Israel is changing as rapidly as any country in the world. Israelis complain about Islamic birthrates, but the birthrates of Israel's religious are breathtaking. 20% of the country is orthodox and half of that is ultra-orthodox. Birthrates have nearly doubled in the ultra-orthodox population in a mere fifteen years. This could give the orthodox enough power to make Israel a semi-theocracy sooner than we can fathom, a theocracy sitting atop a nuclear stockpile that will dwarf anything in the Arab world, even should Iran successfully develop a nuclear weapon.
Netanyahu knows this, and he means to drain the efficacy of secular Israel and be succeeded by the religious right, which can be the majority of Israeli society sooner than you think.
19. What is Netanyahu's ultimate goal?
Superficially, to stay in power and avoid jail, and in order to do that he must placate the far far right members of his coalition by having no negotiated settlement.
More broadly, it's to create a conflict large enough that the US becomes directly involved, therefore the US bombs Iran's nuclear program using their military capabilities that still dwarf Israel's. Iran's nuclear program is so deep under mountains that no Israeli weapon can reach it.
But Netanyahu can't be seen as causing the conflict himself, so he waits, and subtly provokes, until the axis of resistance commits a terrible mistake that kills American forces or the number of Israelis that are now killed in Gaza. And make no mistake, Netanyahu would view 50,000 Israeli deaths as mere collateral damage in a much larger conflict in which victory would save millions of lives from nuclear annihilation. Netanyahu will wait a long while yet, because neither Hamas nor Hezbollah have set a foot wrong. But in their manipulation of public opinion around the world, their tactics are astonishingly modern.
20. What could stop Israel from becoming a theocracy?
Ironically, antisemitism abroad, causing mass migrations from countries with lots of Jews. It doesn't happen until it does. That is the great lesson of Jewish history.
* I may be wrong about all this.
One last question:
Was the authoritarian drift of Israel inevitable?
Maybe, but if it was, then the drift of the world toward authoritarianism is inevitable too. The functionality of the world depends on the ability to tolerate contradictions: Israel itself has always been such a contradiction: secular yet based upon a religion.

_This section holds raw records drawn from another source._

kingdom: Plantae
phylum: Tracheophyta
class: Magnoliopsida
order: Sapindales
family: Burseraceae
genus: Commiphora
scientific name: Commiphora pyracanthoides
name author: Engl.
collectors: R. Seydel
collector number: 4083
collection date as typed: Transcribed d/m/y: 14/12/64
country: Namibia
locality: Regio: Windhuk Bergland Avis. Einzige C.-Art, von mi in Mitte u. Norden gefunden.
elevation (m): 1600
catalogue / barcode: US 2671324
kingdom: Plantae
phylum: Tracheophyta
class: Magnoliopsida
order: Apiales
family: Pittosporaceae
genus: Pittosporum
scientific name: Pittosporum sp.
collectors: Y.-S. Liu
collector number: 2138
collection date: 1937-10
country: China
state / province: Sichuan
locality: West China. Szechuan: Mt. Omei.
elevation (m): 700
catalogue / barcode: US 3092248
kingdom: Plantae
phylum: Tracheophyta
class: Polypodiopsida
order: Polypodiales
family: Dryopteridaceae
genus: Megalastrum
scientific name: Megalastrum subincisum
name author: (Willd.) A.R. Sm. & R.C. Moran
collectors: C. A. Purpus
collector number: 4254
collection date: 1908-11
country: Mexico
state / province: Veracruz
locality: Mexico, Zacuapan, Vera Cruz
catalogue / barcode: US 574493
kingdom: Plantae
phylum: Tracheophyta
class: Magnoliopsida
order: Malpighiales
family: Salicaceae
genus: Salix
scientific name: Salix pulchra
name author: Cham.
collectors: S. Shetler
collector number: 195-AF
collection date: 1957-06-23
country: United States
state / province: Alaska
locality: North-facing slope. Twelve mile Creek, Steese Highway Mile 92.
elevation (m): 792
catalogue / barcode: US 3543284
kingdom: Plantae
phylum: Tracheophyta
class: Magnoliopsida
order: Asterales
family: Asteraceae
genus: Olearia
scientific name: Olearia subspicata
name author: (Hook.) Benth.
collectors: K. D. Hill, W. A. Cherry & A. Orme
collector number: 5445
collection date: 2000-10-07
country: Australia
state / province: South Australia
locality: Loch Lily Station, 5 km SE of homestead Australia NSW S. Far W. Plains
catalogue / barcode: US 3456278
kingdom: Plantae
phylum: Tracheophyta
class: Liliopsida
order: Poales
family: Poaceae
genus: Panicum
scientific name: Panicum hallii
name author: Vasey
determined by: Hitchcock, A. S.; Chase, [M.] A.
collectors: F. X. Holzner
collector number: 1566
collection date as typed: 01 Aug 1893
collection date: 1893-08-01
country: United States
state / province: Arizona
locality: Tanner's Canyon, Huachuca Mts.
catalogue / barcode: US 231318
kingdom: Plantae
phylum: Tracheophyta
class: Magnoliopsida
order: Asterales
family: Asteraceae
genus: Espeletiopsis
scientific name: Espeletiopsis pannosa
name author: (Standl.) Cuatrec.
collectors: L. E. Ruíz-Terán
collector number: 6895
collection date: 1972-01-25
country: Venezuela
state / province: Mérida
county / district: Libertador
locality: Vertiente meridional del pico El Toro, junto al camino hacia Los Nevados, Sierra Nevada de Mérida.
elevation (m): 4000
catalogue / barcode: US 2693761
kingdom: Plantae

Israel was a compromise that had to happen in order to keep Jews alive. If your ideology prevents you from seeing the necessity of places like Israel, your ideology is too simple to work in the real world. If your ideology prevents you from seeing why Israel must aspire even through its battles to be as liberal a democracy as can exist in these circumstances, your ideology is too simple to work either. Either way dooms Israel, and writ large, dooms the world too. The real world demands pragmatism, not ideology, and embracing the contradictions.
The world is leaving pragmatism behind, and without it, there is no real world anymore.